Commands are unaffected, which is one of the resilience benefits of the split. The write path, command intake, validation against the event stream, and the event append, depends only on the event store, not on the read models or their projections. If a projection crashes or a read store goes offline, commands keep succeeding and events keep being durably appended, because the write side never waits on the read side. When the projection recovers, it resumes from its last recorded position in the lease and processes the backlog of events that accumulated while it was down, catching up on its own as long as the events were retained, which on Cosmos DB used as the permanent store they always are. This is why retention on the event store is a correctness concern: a projection outage longer than the event retention window on a system using Event Hubs would lose events past that window. The read model is stale during the outage, not corrupt, and it converges once the projection catches up, so users see slightly old data rather than errors.

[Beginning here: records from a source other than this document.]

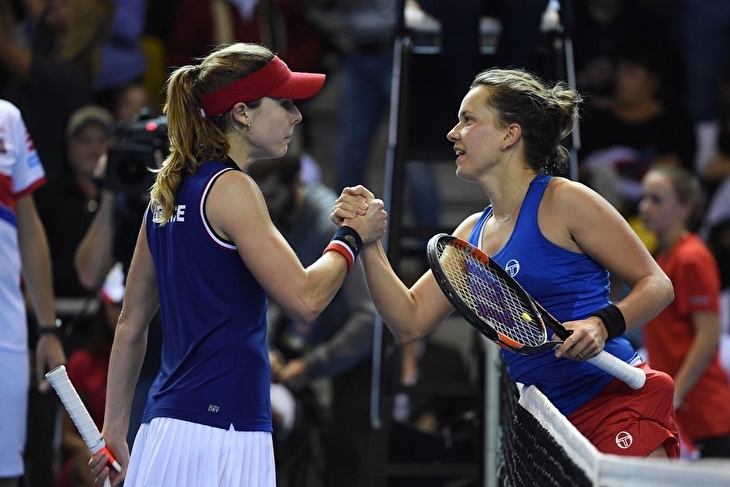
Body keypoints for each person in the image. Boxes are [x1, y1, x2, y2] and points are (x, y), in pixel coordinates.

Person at [333, 67, 680, 458]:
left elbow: (657, 284)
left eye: (468, 119)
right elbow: (408, 322)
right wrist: (368, 241)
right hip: (549, 427)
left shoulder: (566, 200)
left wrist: (602, 324)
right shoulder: (469, 236)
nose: (453, 132)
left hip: (616, 405)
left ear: (509, 134)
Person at [89, 42, 387, 487]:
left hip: (164, 428)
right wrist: (351, 237)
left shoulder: (167, 193)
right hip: (223, 430)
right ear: (243, 113)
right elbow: (306, 299)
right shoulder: (232, 188)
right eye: (284, 103)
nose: (297, 116)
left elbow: (131, 323)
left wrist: (115, 430)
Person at [246, 153, 377, 487]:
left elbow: (369, 320)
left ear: (295, 184)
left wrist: (310, 367)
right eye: (260, 199)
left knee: (343, 460)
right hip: (302, 346)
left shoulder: (327, 225)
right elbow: (269, 295)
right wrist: (267, 349)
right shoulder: (267, 219)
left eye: (273, 197)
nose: (267, 208)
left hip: (355, 356)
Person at [638, 165, 730, 458]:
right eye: (644, 198)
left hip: (703, 413)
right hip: (678, 409)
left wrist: (675, 394)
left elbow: (709, 334)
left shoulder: (691, 258)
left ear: (686, 207)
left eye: (657, 199)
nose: (645, 207)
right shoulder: (661, 257)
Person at [0, 99, 65, 487]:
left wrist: (47, 328)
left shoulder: (7, 118)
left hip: (5, 335)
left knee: (7, 474)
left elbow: (28, 225)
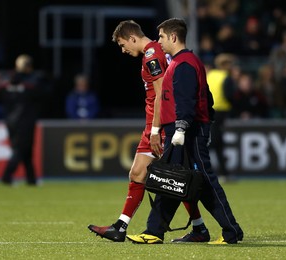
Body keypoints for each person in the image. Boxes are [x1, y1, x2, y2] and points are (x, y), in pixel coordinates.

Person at [88, 20, 209, 243]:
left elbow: (162, 91)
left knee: (174, 179)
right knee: (140, 174)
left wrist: (155, 130)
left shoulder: (152, 54)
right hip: (153, 124)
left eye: (124, 45)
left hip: (160, 125)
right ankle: (121, 226)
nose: (124, 51)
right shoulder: (154, 51)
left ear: (133, 38)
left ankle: (198, 228)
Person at [127, 18, 243, 245]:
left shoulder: (184, 64)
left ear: (172, 37)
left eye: (161, 36)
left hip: (186, 132)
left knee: (204, 182)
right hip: (183, 130)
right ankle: (154, 231)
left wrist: (182, 127)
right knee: (169, 179)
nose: (158, 41)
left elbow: (188, 100)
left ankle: (232, 232)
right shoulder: (184, 62)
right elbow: (207, 97)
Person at [0, 54, 46, 186]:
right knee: (20, 150)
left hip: (10, 121)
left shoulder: (6, 82)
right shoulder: (31, 83)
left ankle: (31, 179)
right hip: (25, 121)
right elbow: (42, 95)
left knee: (26, 150)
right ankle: (6, 176)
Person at [206, 53, 235, 181]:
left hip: (208, 111)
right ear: (225, 65)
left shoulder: (210, 75)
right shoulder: (226, 77)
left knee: (216, 143)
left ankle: (223, 172)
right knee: (216, 143)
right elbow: (229, 96)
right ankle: (208, 171)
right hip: (220, 112)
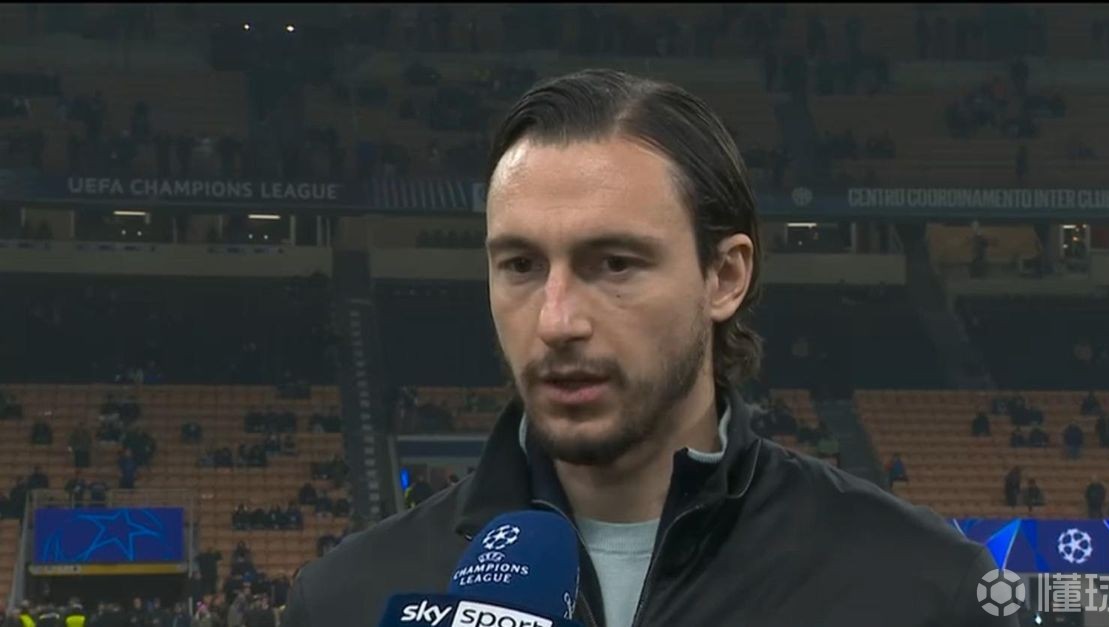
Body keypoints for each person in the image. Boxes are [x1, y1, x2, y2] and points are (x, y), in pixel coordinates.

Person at [282, 69, 1013, 627]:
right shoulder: (347, 599)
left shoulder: (926, 589)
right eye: (521, 265)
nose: (556, 321)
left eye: (615, 264)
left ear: (724, 276)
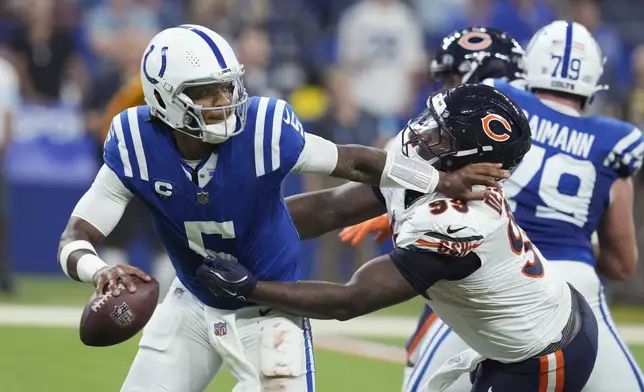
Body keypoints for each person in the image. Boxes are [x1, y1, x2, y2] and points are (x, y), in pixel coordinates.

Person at [56, 25, 506, 392]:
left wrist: (440, 180)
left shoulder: (265, 130)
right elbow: (77, 235)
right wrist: (97, 270)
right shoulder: (134, 142)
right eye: (206, 91)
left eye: (227, 85)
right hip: (190, 304)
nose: (223, 100)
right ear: (164, 98)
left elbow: (353, 161)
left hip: (269, 317)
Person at [197, 83, 599, 392]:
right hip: (535, 321)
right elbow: (329, 209)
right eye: (431, 121)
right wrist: (232, 228)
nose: (423, 134)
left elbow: (349, 300)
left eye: (442, 136)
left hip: (543, 354)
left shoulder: (458, 224)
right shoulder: (438, 174)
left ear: (473, 161)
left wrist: (250, 288)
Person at [342, 21, 644, 392]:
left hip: (490, 273)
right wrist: (571, 239)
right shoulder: (616, 141)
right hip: (575, 291)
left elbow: (441, 164)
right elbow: (622, 263)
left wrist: (400, 208)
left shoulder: (497, 102)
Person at [339, 26, 528, 391]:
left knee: (420, 370)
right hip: (521, 276)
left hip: (492, 286)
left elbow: (492, 210)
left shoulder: (499, 129)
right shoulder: (527, 118)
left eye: (454, 77)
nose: (447, 88)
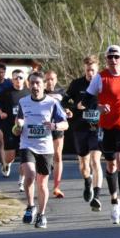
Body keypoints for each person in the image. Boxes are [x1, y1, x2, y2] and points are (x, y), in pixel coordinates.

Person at [86, 45, 120, 225]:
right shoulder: (99, 78)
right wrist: (98, 107)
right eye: (110, 57)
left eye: (116, 57)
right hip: (107, 126)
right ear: (106, 59)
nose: (113, 60)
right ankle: (114, 201)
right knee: (110, 165)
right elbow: (87, 100)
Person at [13, 72, 68, 228]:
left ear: (44, 85)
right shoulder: (23, 102)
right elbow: (19, 121)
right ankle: (30, 206)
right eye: (32, 83)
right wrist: (18, 127)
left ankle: (42, 215)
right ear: (28, 85)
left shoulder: (52, 103)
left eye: (38, 83)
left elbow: (65, 124)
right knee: (29, 175)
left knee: (42, 183)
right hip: (27, 144)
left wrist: (54, 126)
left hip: (45, 147)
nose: (35, 86)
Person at [65, 56, 104, 211]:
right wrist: (73, 107)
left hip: (97, 128)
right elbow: (64, 100)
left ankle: (97, 196)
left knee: (95, 161)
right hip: (80, 128)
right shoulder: (77, 84)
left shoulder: (102, 84)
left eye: (93, 70)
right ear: (84, 69)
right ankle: (88, 181)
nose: (90, 73)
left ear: (97, 69)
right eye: (87, 70)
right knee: (83, 165)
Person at [0, 69, 29, 185]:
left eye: (21, 77)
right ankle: (7, 164)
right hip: (9, 127)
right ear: (12, 80)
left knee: (24, 154)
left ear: (24, 79)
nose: (18, 80)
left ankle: (21, 180)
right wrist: (0, 113)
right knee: (10, 156)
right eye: (16, 78)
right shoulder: (6, 92)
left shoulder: (29, 93)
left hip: (25, 128)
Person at [43, 69, 72, 198]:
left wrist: (68, 111)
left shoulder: (62, 93)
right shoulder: (39, 92)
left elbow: (67, 107)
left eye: (52, 79)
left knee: (58, 156)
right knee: (44, 158)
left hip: (57, 127)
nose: (49, 82)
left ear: (56, 80)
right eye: (47, 79)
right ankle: (41, 184)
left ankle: (56, 187)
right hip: (42, 129)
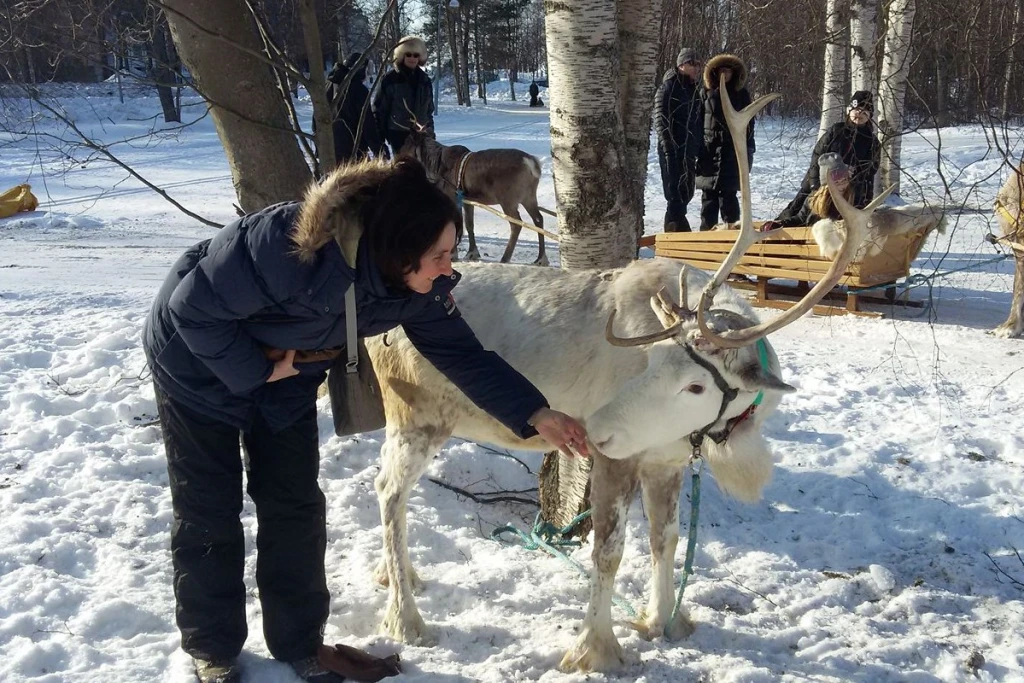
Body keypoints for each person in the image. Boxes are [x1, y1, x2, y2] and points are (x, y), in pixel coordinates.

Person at [143, 158, 589, 683]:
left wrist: (535, 412)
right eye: (439, 255)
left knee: (294, 504)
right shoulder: (290, 246)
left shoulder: (413, 287)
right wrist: (256, 373)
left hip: (285, 376)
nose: (451, 268)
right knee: (208, 506)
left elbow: (464, 356)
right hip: (195, 367)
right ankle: (213, 648)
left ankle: (299, 642)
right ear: (399, 249)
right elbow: (190, 308)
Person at [775, 90, 881, 224]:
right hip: (819, 182)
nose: (859, 114)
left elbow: (870, 170)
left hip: (847, 190)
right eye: (856, 110)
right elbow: (817, 155)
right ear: (850, 111)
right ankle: (774, 231)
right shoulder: (836, 130)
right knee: (796, 210)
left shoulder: (872, 142)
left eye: (864, 112)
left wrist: (850, 176)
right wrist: (814, 184)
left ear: (869, 117)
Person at [695, 53, 755, 230]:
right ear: (715, 72)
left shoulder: (741, 94)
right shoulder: (705, 93)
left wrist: (747, 149)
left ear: (733, 73)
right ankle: (706, 236)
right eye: (722, 71)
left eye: (728, 71)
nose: (725, 74)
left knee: (729, 196)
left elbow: (749, 123)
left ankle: (732, 234)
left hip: (731, 152)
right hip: (709, 152)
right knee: (708, 197)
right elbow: (697, 122)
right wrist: (698, 149)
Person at [654, 47, 704, 232]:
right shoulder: (669, 86)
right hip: (673, 149)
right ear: (681, 65)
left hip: (688, 150)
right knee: (674, 195)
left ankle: (676, 233)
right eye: (693, 64)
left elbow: (697, 122)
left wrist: (698, 147)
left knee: (685, 193)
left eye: (699, 64)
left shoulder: (693, 91)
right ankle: (675, 235)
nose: (697, 68)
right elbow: (660, 118)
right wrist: (668, 148)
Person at [373, 36, 434, 156]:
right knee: (403, 171)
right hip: (398, 136)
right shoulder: (390, 79)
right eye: (408, 54)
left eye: (416, 55)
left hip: (422, 136)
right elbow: (380, 111)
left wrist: (430, 131)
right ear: (402, 55)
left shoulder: (425, 80)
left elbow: (429, 111)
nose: (412, 58)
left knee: (423, 172)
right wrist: (380, 140)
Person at [324, 52, 386, 164]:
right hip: (354, 149)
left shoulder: (327, 85)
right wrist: (378, 150)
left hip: (328, 148)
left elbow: (317, 117)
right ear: (361, 69)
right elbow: (367, 123)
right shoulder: (358, 90)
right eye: (367, 70)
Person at [765, 153, 855, 228]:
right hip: (813, 243)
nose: (842, 185)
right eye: (836, 183)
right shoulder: (813, 199)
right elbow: (800, 219)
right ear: (826, 185)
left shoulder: (854, 198)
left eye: (844, 180)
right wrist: (781, 224)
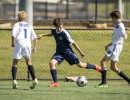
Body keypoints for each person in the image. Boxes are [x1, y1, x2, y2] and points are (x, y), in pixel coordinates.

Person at [38, 18, 101, 87]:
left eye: (60, 27)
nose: (59, 28)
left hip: (68, 52)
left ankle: (95, 67)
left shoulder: (65, 33)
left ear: (62, 24)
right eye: (57, 27)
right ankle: (56, 82)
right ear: (55, 26)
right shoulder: (54, 30)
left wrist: (80, 52)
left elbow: (73, 43)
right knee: (51, 63)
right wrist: (43, 35)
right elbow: (52, 33)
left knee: (81, 65)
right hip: (59, 52)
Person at [97, 10, 130, 88]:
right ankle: (128, 80)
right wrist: (108, 45)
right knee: (113, 67)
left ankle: (104, 83)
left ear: (115, 18)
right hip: (115, 46)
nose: (111, 20)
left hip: (116, 47)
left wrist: (125, 33)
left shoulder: (120, 26)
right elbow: (116, 39)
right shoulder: (118, 25)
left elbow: (124, 37)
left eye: (112, 18)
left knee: (103, 62)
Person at [11, 11, 38, 89]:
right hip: (28, 43)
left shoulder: (16, 25)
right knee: (29, 62)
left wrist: (12, 43)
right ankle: (35, 79)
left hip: (19, 42)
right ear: (25, 18)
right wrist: (34, 47)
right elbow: (35, 38)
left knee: (15, 63)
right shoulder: (29, 25)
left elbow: (13, 34)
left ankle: (14, 80)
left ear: (18, 17)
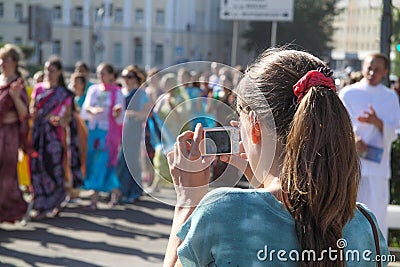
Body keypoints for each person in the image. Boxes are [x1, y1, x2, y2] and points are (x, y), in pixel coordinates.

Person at [164, 48, 390, 266]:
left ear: (254, 125)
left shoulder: (221, 210)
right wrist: (263, 185)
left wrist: (187, 201)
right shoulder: (364, 225)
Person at [339, 53, 400, 239]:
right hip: (351, 165)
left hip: (378, 169)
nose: (372, 72)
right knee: (348, 213)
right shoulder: (348, 93)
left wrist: (377, 122)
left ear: (386, 72)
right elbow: (339, 123)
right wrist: (353, 138)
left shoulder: (390, 97)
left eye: (377, 69)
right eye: (369, 67)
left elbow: (396, 131)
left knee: (376, 215)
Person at [30, 56, 83, 220]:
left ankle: (55, 202)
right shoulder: (39, 88)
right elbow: (32, 110)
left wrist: (60, 120)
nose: (48, 73)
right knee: (37, 168)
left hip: (55, 135)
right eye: (47, 70)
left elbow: (68, 117)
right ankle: (40, 204)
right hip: (38, 133)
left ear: (59, 72)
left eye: (52, 70)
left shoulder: (64, 93)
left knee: (54, 167)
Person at [81, 62, 124, 209]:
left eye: (104, 73)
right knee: (93, 161)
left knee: (102, 162)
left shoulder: (117, 92)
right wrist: (92, 110)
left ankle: (94, 200)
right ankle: (115, 190)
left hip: (108, 133)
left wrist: (117, 112)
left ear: (112, 75)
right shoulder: (93, 89)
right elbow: (86, 107)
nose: (101, 76)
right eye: (99, 73)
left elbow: (120, 113)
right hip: (94, 129)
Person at [0, 43, 30, 223]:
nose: (2, 63)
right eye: (1, 59)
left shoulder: (17, 83)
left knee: (7, 174)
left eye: (6, 59)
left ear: (15, 62)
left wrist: (15, 97)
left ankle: (17, 208)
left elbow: (24, 113)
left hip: (9, 135)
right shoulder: (0, 79)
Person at [116, 65, 151, 203]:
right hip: (118, 130)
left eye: (129, 77)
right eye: (124, 76)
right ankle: (120, 190)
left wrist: (129, 114)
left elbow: (146, 113)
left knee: (129, 160)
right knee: (119, 161)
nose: (126, 79)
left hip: (133, 130)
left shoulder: (141, 94)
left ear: (136, 79)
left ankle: (132, 191)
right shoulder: (120, 92)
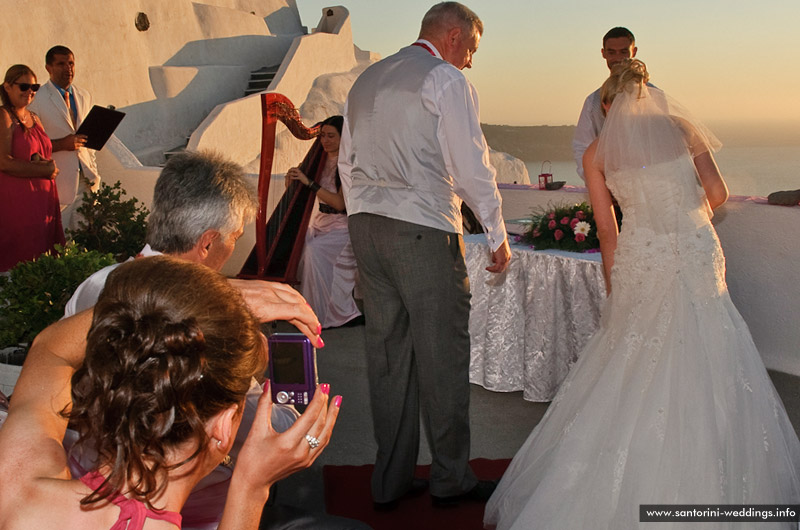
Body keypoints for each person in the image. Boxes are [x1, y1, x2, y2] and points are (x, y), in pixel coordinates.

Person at [485, 59, 800, 529]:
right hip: (696, 250)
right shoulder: (683, 129)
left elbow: (608, 233)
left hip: (641, 254)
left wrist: (617, 289)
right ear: (648, 94)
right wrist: (683, 218)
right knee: (712, 346)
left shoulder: (597, 154)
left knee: (634, 354)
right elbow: (717, 192)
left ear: (608, 105)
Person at [0, 256, 341, 530]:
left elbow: (51, 348)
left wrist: (194, 306)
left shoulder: (17, 484)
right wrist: (251, 488)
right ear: (222, 426)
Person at [339, 1, 511, 510]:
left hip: (366, 228)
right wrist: (496, 231)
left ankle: (389, 483)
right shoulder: (445, 80)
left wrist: (358, 220)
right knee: (443, 357)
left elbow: (346, 163)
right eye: (473, 49)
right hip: (422, 229)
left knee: (387, 358)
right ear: (454, 36)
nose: (472, 61)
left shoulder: (366, 78)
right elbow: (471, 164)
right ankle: (451, 478)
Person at [285, 115, 362, 328]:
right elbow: (298, 192)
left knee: (313, 251)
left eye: (331, 136)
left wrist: (309, 182)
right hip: (321, 223)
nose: (325, 141)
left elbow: (339, 204)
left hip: (343, 228)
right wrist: (291, 179)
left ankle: (324, 315)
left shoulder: (348, 165)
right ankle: (305, 309)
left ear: (343, 137)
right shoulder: (318, 161)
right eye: (322, 136)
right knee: (299, 245)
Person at [0, 64, 64, 272]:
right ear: (7, 87)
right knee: (21, 261)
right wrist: (44, 170)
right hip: (18, 204)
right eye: (24, 86)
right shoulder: (4, 117)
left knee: (44, 259)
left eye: (34, 88)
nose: (30, 92)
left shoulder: (34, 118)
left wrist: (47, 165)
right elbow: (3, 161)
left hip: (43, 199)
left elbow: (42, 151)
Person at [29, 45, 100, 230]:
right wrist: (62, 144)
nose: (68, 68)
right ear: (48, 68)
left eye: (71, 63)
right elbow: (30, 145)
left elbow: (88, 142)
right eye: (61, 64)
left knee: (85, 237)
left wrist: (92, 168)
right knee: (61, 240)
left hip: (87, 179)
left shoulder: (84, 96)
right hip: (59, 183)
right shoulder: (37, 99)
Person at [572, 27, 638, 181]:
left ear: (633, 52)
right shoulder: (593, 101)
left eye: (623, 52)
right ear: (603, 54)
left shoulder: (654, 97)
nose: (617, 58)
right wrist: (599, 183)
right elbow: (582, 147)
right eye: (611, 52)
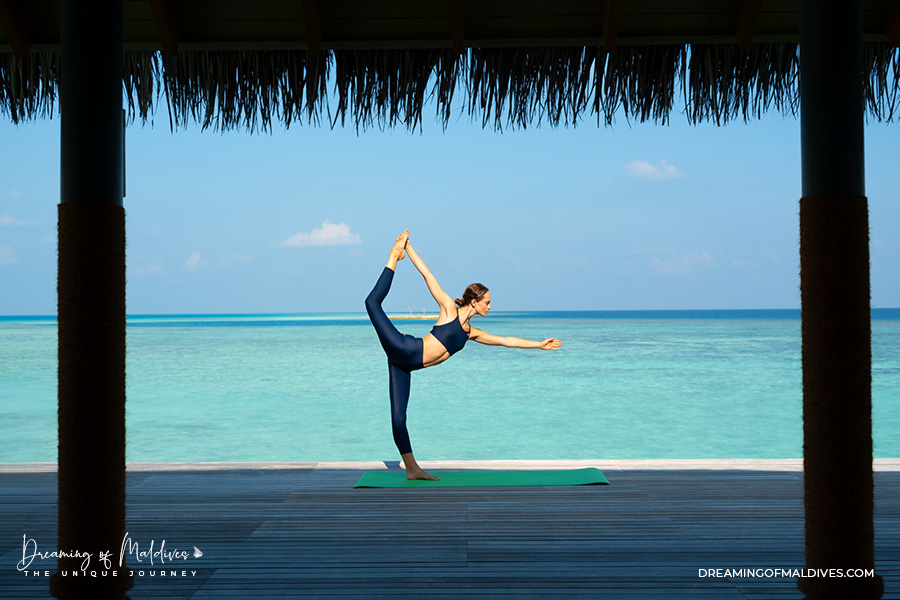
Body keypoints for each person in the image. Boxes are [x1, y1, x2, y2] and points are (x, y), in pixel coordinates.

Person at [365, 230, 563, 480]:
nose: (490, 306)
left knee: (398, 419)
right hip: (404, 348)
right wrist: (407, 248)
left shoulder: (472, 333)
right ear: (474, 302)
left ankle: (412, 470)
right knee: (372, 303)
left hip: (404, 366)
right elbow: (428, 275)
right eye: (487, 302)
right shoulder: (448, 310)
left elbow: (506, 341)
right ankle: (393, 256)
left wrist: (538, 345)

Q: How do I test a CQRS and event sourcing system?

Test the layers by their distinct responsibilities. Command handlers are highly testable because they are deterministic functions from current state plus a command to events: arrange a stream of prior events, fold them into state, apply the command, and assert on the events produced, including the rejection cases where an invariant blocks the command. This given-events, when-command, then-events style is a natural fit for the pattern and catches invariant bugs cleanly. Projections are equally testable as deterministic functions from events to a read model: feed a sequence of events and assert the resulting read model, and specifically test idempotency by feeding the same event twice and asserting the read model is unchanged the second time. Test the rebuild path explicitly by building a read model, then rebuilding it from the same events and asserting the two match, which proves the projection is pure and the rebuild is safe. Integration tests then verify the wiring, that events appended to the store actually reach the projection through the change feed within an acceptable lag, which is the one part the unit tests cannot cover.